San Jose’s police watchdog is on his way out after little more than a year on the job. Independent Police Auditor (IPA) Walter Katz is reportedly taking a bit of a pay cut to advise Chicago Mayor Rahm Emanuel on law enforcement.
Before coming to San Jose, Katz worked in Los Angeles County as a public defender and then a deputy inspector general overseeing the sheriff’s office. In November of 2015, he succeeded retired judge LaDoris Cordell as San Jose’s IPA.
According to a story first reported by The Daily Line, a newsletter about Chicago politics, Katz was flown into Chicago last fall for a panel on police reform, where he talked about San Jose’s hiring process for a public safety oversight head. Though advice went unheeded, he left a positive impression.
“[W]e spoke to a lot of people to get a sense of who around the country was doing the best work on police accountability and Walter was on almost everybody’s short list,” Adam Gross, of Business and Professional People for The Public Interest, told The Daily Line.
Katz said he has reviewed several investigations in San Jose that reflect some of the problems being investigated by the U.S. Department of Justice in Chicago. Like Chicago, San Jose has come under fire for policing black and Latino communities more heavily than their white and Asian counterparts. However, a wide gulf exists between the homicide rates for the two cities.
San Jose had a 25-year high of homicides in 2016 with 47. Meanwhile, Chicago led the nation with an a reported 762 murders last year, a 54 percent increase from 2015. Additionally troubling, in February 2015 The Guardian reported that Chicago police were using off-the-books interrogation compounds called “black sites.”
During his brief tenure in the South Bay, Katz launched a campaign funded by a $1 million grant from the San Francisco 49ers to improve the relationship between police and the communities they’re sworn to protect. Also during his tenure, the San Jose Police Department began using body cameras—a breakthrough that came after years of lobbying by his predecessor, Cordell.

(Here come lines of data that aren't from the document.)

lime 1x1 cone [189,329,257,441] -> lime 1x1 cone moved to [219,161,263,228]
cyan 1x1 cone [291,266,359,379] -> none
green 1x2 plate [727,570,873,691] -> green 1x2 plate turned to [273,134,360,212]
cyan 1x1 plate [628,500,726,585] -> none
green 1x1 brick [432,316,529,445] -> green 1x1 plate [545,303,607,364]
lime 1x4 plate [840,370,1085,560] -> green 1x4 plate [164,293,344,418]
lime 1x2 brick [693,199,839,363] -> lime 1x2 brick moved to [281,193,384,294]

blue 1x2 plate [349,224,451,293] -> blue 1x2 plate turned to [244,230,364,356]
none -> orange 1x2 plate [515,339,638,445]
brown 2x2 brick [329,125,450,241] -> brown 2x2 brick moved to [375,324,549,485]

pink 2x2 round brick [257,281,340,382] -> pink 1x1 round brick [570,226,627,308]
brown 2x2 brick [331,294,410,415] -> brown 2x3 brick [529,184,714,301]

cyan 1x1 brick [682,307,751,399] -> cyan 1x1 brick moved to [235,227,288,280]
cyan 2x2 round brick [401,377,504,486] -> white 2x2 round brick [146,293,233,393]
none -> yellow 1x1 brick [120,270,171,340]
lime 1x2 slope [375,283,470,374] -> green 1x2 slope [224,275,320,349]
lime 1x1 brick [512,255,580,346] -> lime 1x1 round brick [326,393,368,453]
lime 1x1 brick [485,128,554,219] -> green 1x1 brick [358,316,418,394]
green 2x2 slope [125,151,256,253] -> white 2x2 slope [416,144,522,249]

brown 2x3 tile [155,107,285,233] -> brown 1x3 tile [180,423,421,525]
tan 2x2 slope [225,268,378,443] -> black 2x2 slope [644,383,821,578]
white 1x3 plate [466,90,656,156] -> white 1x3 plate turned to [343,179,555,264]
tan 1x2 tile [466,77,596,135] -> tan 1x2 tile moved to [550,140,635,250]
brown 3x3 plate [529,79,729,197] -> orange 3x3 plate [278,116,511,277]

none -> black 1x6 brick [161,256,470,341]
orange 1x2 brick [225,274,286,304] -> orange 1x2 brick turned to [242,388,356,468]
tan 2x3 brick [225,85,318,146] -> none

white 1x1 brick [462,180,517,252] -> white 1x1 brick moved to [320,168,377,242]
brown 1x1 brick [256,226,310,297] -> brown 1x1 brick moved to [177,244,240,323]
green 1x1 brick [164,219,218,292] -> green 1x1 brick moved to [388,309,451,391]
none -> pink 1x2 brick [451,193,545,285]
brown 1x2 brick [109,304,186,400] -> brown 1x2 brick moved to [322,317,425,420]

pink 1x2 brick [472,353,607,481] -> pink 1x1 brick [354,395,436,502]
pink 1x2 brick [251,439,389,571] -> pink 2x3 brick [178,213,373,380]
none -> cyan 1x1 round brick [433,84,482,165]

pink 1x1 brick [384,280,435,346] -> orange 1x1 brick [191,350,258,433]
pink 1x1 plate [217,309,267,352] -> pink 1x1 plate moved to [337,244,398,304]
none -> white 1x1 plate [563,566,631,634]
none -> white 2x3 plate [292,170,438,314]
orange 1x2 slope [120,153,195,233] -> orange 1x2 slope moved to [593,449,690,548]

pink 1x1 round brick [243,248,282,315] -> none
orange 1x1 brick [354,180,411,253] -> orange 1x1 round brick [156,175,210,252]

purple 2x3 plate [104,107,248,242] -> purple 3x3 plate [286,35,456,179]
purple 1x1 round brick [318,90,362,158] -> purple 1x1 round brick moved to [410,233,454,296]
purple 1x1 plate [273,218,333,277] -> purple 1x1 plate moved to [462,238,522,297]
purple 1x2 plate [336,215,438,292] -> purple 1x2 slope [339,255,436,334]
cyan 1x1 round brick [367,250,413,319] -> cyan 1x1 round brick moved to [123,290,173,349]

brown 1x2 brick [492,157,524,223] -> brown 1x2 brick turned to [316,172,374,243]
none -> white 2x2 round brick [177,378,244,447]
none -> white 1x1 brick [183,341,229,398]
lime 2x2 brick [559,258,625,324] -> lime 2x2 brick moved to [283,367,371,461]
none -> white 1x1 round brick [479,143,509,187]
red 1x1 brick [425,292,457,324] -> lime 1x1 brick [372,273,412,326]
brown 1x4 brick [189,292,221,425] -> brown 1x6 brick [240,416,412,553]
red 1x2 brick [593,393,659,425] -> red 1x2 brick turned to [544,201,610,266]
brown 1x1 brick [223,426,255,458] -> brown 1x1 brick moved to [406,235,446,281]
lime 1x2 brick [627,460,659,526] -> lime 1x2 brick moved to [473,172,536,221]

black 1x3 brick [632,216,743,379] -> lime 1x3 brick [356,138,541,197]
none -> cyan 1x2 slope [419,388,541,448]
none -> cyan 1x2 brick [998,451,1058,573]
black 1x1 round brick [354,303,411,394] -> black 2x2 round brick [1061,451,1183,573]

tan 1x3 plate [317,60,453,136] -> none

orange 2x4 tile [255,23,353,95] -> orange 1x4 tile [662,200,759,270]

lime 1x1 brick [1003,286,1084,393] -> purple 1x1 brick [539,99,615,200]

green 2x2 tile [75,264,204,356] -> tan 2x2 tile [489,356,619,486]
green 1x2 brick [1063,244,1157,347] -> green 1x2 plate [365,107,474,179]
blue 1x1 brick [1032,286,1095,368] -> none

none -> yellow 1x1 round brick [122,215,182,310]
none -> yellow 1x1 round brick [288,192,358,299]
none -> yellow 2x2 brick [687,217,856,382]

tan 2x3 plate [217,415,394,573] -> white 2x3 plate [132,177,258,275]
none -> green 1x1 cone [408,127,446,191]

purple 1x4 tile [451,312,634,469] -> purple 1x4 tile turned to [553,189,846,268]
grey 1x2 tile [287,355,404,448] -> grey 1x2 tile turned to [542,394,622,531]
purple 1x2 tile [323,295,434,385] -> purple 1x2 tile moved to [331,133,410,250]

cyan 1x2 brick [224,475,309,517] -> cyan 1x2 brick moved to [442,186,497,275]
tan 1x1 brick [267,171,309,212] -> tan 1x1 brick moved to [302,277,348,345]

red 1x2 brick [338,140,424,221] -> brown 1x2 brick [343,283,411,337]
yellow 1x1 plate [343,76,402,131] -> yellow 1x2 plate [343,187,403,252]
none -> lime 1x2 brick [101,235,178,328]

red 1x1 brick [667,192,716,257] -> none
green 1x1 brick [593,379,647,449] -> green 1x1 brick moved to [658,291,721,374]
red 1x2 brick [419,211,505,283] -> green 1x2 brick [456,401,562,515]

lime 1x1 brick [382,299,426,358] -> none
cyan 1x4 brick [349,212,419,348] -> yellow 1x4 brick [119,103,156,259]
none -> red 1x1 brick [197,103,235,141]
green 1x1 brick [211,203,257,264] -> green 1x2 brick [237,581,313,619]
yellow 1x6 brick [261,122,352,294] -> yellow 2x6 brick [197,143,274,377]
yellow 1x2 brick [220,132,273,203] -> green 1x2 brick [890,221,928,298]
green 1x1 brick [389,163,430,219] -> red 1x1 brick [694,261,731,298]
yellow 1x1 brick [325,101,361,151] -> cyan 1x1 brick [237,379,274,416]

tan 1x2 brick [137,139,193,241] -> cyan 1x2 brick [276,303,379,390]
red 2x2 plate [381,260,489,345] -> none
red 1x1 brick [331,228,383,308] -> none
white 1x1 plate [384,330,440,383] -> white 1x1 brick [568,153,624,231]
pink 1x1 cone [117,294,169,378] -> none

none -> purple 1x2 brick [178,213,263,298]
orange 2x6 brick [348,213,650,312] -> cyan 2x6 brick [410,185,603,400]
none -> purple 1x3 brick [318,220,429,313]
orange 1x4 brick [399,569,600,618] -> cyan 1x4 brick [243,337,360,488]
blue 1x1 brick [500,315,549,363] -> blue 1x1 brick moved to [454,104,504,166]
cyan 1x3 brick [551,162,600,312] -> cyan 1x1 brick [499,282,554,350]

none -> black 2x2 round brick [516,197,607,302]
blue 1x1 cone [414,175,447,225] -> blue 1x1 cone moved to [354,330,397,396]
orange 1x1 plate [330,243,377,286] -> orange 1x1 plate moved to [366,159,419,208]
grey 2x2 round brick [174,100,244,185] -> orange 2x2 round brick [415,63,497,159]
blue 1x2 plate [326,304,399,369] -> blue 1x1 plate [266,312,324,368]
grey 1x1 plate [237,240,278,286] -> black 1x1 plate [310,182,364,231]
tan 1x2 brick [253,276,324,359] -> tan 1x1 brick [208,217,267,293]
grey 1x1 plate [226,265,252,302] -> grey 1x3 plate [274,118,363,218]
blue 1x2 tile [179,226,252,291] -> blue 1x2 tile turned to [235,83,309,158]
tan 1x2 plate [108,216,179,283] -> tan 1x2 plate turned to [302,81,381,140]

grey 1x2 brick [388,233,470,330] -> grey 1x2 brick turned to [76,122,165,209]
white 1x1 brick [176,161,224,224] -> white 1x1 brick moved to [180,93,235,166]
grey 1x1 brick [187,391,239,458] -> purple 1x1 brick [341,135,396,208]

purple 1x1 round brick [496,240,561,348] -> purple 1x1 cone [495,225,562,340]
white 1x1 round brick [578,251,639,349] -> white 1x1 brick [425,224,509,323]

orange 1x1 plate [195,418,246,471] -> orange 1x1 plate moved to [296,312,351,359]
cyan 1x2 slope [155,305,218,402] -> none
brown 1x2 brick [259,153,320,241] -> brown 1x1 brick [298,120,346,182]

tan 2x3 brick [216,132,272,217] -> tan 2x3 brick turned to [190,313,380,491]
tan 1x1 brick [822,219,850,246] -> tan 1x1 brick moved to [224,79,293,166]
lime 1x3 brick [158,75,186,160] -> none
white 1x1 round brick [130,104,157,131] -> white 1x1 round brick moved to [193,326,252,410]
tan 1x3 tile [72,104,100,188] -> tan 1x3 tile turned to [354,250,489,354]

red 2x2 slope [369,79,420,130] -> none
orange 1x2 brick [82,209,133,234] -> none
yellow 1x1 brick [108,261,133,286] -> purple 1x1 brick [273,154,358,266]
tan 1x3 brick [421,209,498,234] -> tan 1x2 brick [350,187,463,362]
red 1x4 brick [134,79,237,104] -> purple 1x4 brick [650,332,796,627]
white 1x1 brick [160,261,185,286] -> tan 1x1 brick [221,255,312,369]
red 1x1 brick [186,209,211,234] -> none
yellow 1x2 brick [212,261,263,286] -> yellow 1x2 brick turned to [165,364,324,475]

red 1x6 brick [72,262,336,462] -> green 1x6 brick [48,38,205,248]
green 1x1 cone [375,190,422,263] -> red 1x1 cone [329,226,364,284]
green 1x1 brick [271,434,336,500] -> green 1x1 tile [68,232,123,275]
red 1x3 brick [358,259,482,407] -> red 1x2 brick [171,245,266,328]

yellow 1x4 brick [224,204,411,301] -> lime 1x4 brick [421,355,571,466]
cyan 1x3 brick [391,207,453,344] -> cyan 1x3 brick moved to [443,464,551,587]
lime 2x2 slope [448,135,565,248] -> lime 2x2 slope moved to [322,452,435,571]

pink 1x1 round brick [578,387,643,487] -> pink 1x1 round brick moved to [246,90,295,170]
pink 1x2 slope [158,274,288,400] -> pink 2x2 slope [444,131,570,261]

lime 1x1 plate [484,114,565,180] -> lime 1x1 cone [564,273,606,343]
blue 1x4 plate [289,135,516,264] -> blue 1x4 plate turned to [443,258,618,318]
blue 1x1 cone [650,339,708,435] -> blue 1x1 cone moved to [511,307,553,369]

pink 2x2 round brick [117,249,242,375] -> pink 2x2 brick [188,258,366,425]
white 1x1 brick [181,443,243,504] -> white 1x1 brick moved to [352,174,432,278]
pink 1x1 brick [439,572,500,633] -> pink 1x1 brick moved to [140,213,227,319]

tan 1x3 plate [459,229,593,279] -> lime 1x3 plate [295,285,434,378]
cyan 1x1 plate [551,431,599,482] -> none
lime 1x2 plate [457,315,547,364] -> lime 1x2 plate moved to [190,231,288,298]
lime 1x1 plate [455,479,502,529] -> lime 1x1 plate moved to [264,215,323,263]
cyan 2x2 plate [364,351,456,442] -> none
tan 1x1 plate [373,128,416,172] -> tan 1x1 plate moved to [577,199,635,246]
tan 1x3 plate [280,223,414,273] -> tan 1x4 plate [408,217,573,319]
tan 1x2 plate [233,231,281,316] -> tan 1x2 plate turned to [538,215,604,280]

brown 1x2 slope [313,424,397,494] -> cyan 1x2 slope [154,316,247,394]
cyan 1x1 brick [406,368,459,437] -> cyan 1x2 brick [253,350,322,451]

According to the Mercury News, Katz was born and adopted in Chicago and spent the first few years of his life there before moving from Colorado to New York to Nevada and, eventually, to California.
Katz, 50, told the Chicago Sun-Times that the Windy City presented one of the biggest law enforcement challenges in the nation.
“This is the biggest policing challenge in America right now,” he said. “It’s the combination of two things happening at the same time—the significant increase in gun homicides [and] the issues identified by the Department of Justice.”